*What you are asked to do*
Line count for "potted": give the number of lines in the records below that hold it, and nothing else.

....

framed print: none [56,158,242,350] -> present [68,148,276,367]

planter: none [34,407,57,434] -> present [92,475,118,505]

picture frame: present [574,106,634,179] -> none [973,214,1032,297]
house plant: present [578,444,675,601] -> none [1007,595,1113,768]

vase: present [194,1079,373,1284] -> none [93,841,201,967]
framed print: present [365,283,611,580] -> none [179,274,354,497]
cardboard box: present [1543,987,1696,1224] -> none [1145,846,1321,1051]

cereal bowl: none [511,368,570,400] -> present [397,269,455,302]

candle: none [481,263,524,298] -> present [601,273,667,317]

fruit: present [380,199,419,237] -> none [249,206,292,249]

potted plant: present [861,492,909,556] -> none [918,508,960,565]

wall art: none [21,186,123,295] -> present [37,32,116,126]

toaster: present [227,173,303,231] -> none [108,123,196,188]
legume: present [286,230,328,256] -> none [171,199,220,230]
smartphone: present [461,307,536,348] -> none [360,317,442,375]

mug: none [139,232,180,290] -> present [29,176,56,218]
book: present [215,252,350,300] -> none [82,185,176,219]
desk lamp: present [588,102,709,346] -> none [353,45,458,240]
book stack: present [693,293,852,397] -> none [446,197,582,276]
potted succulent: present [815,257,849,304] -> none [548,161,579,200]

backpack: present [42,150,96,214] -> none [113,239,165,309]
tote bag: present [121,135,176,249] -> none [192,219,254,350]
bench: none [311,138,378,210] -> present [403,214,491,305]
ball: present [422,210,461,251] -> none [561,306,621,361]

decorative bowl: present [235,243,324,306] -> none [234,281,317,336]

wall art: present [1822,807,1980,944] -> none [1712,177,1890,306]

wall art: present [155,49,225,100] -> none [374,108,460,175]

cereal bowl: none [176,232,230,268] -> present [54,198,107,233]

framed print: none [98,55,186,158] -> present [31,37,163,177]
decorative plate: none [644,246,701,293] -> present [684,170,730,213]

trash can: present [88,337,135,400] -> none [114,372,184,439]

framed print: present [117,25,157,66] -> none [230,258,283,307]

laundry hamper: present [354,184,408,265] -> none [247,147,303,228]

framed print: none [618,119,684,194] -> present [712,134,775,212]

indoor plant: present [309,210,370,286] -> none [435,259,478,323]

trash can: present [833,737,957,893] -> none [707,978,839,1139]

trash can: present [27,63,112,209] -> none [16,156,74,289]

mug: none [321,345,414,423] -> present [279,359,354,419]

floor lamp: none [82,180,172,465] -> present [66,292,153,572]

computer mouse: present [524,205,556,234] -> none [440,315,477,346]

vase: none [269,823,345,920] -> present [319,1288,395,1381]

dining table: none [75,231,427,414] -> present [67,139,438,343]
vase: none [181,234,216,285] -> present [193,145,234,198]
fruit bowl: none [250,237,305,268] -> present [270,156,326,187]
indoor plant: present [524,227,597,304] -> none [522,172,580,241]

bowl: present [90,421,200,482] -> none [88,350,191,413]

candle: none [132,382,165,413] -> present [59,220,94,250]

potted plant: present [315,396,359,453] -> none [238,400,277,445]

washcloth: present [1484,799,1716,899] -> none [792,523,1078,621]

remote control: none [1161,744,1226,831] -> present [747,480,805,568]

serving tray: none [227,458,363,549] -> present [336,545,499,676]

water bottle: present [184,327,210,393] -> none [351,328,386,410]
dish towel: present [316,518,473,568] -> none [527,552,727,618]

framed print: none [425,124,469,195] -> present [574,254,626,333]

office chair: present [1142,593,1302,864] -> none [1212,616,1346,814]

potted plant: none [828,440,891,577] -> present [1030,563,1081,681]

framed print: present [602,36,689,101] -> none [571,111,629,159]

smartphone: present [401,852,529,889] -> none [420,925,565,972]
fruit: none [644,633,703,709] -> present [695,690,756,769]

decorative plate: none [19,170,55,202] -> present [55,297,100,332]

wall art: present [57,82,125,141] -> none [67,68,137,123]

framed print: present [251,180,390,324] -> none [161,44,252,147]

....

*Answer box*
4